> [Metin alıntısı]
········

Bu facebook denen meretin iyi bir yanı varsa o da ne hale geldiğimizi görebilmemizdir herhalde.

''g'' harfinin suçu ne? diye bir grup açsam adını çaldığı dizi kadar popüler olur mu diye merak ediyorum.

---

Gençlik kavramından her zaman nefret ettim. Ergen isyanları, haksız olduğunu bile bile keyfine uyduğu için yapılan saçmalıklar, gereksiz yere dövüş, kavga, tartışma, heyecan olsun diye etrafa zarar vermeler, huzursuz etmeler. Ne kadar pislik varsa 'gençlik' adı altında toplanmış, bu ismin arkasına sığınmış günümüzde. ''Gençtir canım boşver.'', ''Delikanlı adamsın lan olacak tabi!'', ''Genciz abi ne var?'' ve benzeri cümlelerin suçlu durumlarda bir mazeret gibi gösterilmesi, üstelik utanılması gereken bir çok durumda göğüslerin gerilmesi de doğru gelmiyor bana.

Bu genç kesim her şeye isyan eden bir modda olup genelleme yaptığımızda hayatı boyunca okuduğu kitap sayısından çok kişiyle çıkmış ve hepsini sevmiştir. Her sevgiliden ayrılındığında bir iki haftalık üzüntü, 'ben sensiz yaşayamam' tripleri veya duruma göre değişmekle birlikte 'hep seni seveceğim' tarzı yalanlara herkes inanmaktadır. Her ayrılıktan sonra arkadaş grubunda 'üzgün üye' ünvanını kazanırlar ve bir süre hiç kimse üzerlerine gitmez, hatta bazıları farkında olmadan da olsa bu durumdan faydalanıp normal zamanda söyleyemeyeceği şeyleri söyler, yapamayacağı hareketleri sergiler. Çünkü o depresyondadır, o 21. yüzyılın 'delidir ne yapsa yeridir' atasözündeki karşılığıdır, o ayrılık acısı çeken gençtir. O kendi haline bırakılmalı, üzerine gidilmemelidir.

········

> [Verilen bilgiler]
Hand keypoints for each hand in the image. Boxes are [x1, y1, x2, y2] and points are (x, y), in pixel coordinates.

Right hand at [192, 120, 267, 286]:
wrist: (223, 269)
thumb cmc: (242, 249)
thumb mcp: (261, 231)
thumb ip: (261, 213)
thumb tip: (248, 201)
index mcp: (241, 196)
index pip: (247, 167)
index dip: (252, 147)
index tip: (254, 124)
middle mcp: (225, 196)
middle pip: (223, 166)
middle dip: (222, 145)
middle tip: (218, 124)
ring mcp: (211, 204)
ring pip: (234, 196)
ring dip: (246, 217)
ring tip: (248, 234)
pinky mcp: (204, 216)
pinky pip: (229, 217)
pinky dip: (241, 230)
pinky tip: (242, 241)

········

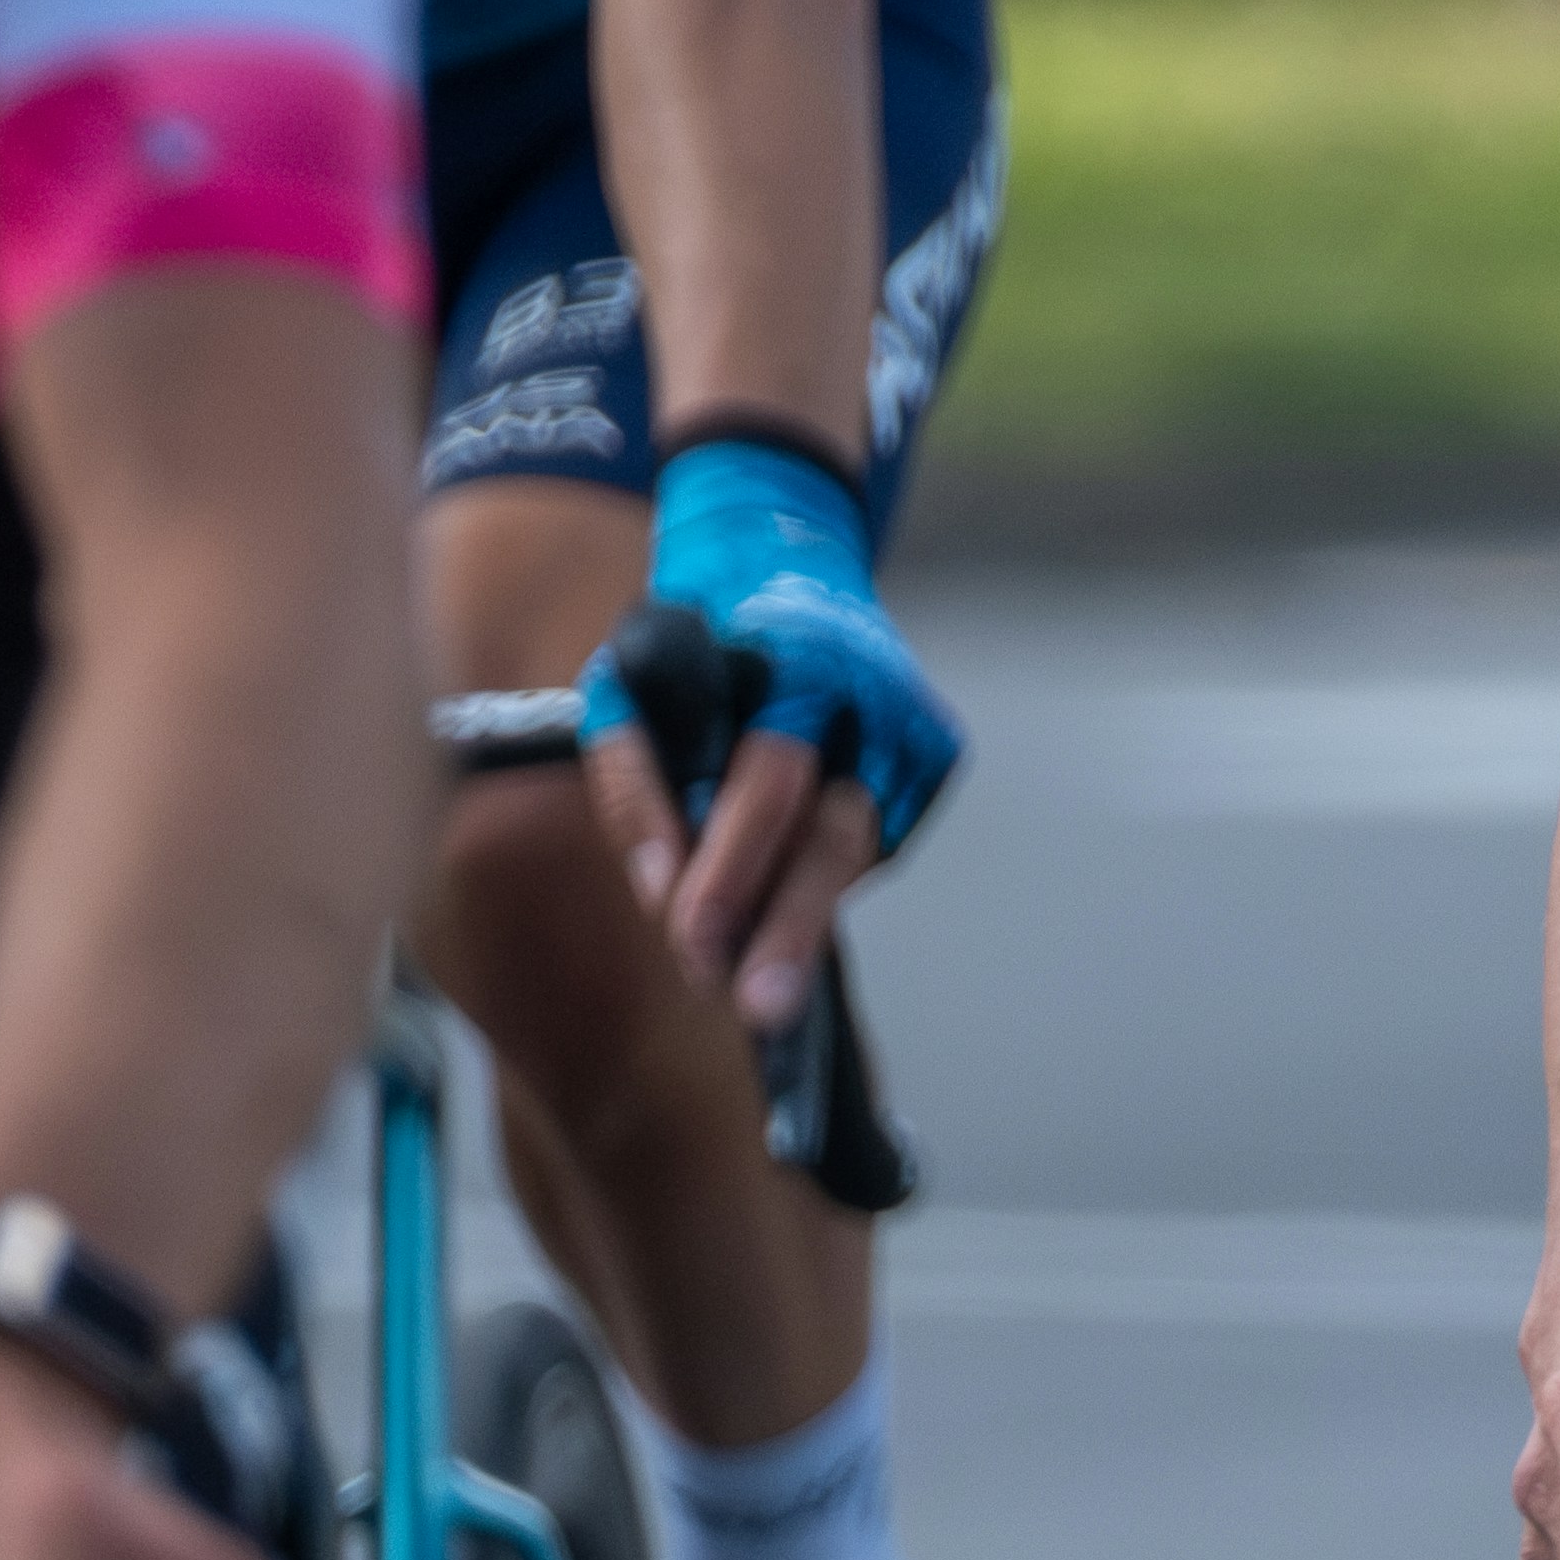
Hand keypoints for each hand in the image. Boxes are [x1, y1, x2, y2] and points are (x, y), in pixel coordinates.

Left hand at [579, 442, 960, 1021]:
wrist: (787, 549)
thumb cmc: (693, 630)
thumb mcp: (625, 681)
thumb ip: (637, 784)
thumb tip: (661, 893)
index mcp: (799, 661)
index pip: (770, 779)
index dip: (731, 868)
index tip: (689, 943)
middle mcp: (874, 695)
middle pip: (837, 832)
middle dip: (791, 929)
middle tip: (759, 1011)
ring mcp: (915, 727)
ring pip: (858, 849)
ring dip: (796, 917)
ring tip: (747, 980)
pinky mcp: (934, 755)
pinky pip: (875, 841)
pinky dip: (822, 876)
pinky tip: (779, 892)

········

> [Görev tanımı] Metin alıntısını hiçbir değişiklik yapmadan baştan sona yazınız. Yalnızca metin alıntısına dayanınız.

> [Görevin yanıtı]
Bu facebook denen meretin iyi bir yanı varsa o da ne hale geldiğimizi görebilmemizdir herhalde.

''g'' harfinin suçu ne? diye bir grup açsam adını çaldığı dizi kadar popüler olur mu diye merak ediyorum.

---

Gençlik kavramından her zaman nefret ettim. Ergen isyanları, haksız olduğunu bile bile keyfine uyduğu için yapılan saçmalıklar, gereksiz yere dövüş, kavga, tartışma, heyecan olsun diye etrafa zarar vermeler, huzursuz etmeler. Ne kadar pislik varsa 'gençlik' adı altında toplanmış, bu ismin arkasına sığınmış günümüzde. ''Gençtir canım boşver.'', ''Delikanlı adamsın lan olacak tabi!'', ''Genciz abi ne var?'' ve benzeri cümlelerin suçlu durumlarda bir mazeret gibi gösterilmesi, üstelik utanılması gereken bir çok durumda göğüslerin gerilmesi de doğru gelmiyor bana.

Bu genç kesim her şeye isyan eden bir modda olup genelleme yaptığımızda hayatı boyunca okuduğu kitap sayısından çok kişiyle çıkmış ve hepsini sevmiştir. Her sevgiliden ayrılındığında bir iki haftalık üzüntü, 'ben sensiz yaşayamam' tripleri veya duruma göre değişmekle birlikte 'hep seni seveceğim' tarzı yalanlara herkes inanmaktadır. Her ayrılıktan sonra arkadaş grubunda 'üzgün üye' ünvanını kazanırlar ve bir süre hiç kimse üzerlerine gitmez, hatta bazıları farkında olmadan da olsa bu durumdan faydalanıp normal zamanda söyleyemeyeceği şeyleri söyler, yapamayacağı hareketleri sergiler. Çünkü o depresyondadır, o 21. yüzyılın 'delidir ne yapsa yeridir' atasözündeki karşılığıdır, o ayrılık acısı çeken gençtir. O kendi haline bırakılmalı, üzerine gidilmemelidir.